If the world model that gets learned is one where power seeking has an extremely strong association with poor cognition, maybe we either get bad attempts at treacherous turns before good ones, or models learning to be extremely suspicious of instrumental reasoning leading to power seeking given it's poor track record.

I still think there's something here and still think that it's interesting, but since writing it has occurred to me that something like root access to the datacenter, including e.g. 'write access to external memory of which there is no oversight', could bound the potential drift problem at lower capability levels than I was initially thinking for a 'pure' gradient-hack of the sort described here.

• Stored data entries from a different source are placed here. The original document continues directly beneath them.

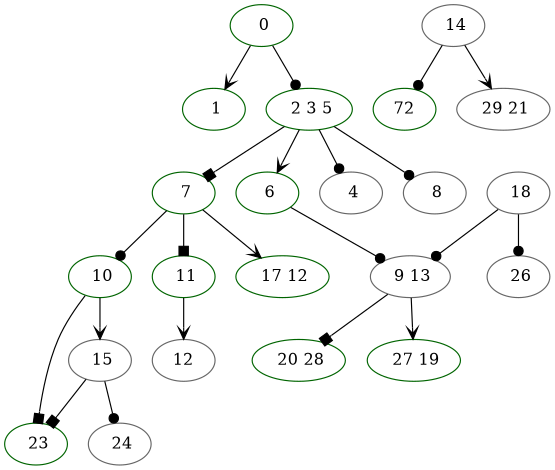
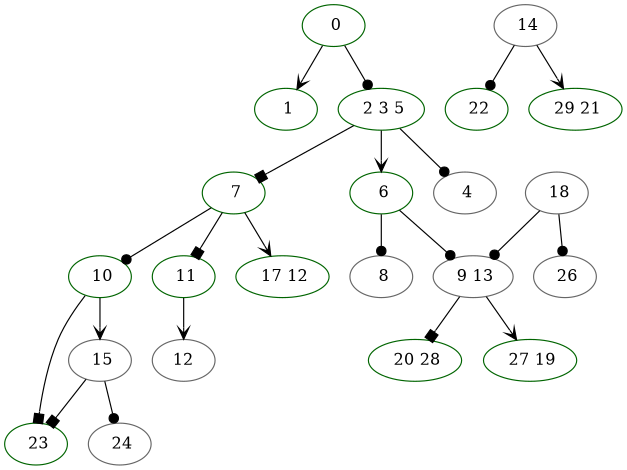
  digraph {
    node [color=darkgreen]
    edge [arrowhead=dot]
    " 0"
    " 1"
    " 2 3 5"
    " 7"
    " 6"
    " 4" [color=gray40]
    " 10"
    " 11"
    " 17 12"
    " 9 13" [color=gray40]
    " 8" [color=gray40]
    " 15" [color=gray40]
    " 23"
    n14 [color=gray40 label=12]
    " 20 28"
    " 27 19"
    " 14" [color=gray40]
-   " 22" [label=72]
-   " 29 21" [color=gray40]
+   " 22"
+   " 29 21"
    " 24" [color=gray40]
    " 18" [color=gray40]
    " 26" [color=gray40]
    " 0" -> " 1" [arrowhead=vee]
    " 0" -> " 2 3 5"
    " 2 3 5" -> " 7" [arrowhead=box]
    " 2 3 5" -> " 6" [arrowhead=vee]
    " 2 3 5" -> " 4"
    " 7" -> " 10"
    " 7" -> " 11" [arrowhead=box]
    " 7" -> " 17 12" [arrowhead=vee]
    " 6" -> " 9 13"
-   " 2 3 5" -> " 8"
+   " 6" -> " 8"
    " 10" -> " 15" [arrowhead=vee]
    " 10" -> " 23" [arrowhead=box]
    " 11" -> n14 [arrowhead=vee]
    " 9 13" -> " 20 28" [arrowhead=box]
    " 9 13" -> " 27 19" [arrowhead=vee]
    " 15" -> " 23" [arrowhead=box]
    " 15" -> " 24"
    " 14" -> " 22"
    " 14" -> " 29 21" [arrowhead=vee]
    " 18" -> " 9 13"
    " 18" -> " 26"
  }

I think there's quite a big difference between 'bad looking stuff gets selected away' and 'design a poisoned token' and I was talking about the former in the top level comment, but as it happens I don't think you need to work that hard to find very easy ways to hide signals in LM outputs and recent empirical work like this seems to back that up.

The different kinds of deception thing did eventually get written up and posted!

If goal-drift prevention comes after perfect deception in the capabilities ladder, treacherous turns are a bad idea.

Prompted by a thought from a colleague, here's a rough sketch of something that might turn out to be interesting once I flesh it out.

- Once a model is deceptively aligned, it seems like SGD is most just going to improve search/planning ability rather than do anything with the mesa-objective.

- But because 'do well according the overseers' is the correct training strategy irrespective of the mesa-objective, there's also no reason that SGD would preserve the mesa objective.

- I think this means we should expect it to 'drift' over time.

- Gradient hacking seems hard, plausibly harder than fooling human oversight.

- If gradient hacking is hard, and I'm right about the drift thing, then I think there are setups where something that looks more like "trade with humans and assist with your own oversight" beats "deceptive alignment + eventual treacherous turn" as a strategy. 

- In particular, it feels like this points slightly in the direction of a "transparency is self-promoting/unusually stable" hypothesis, which is exciting.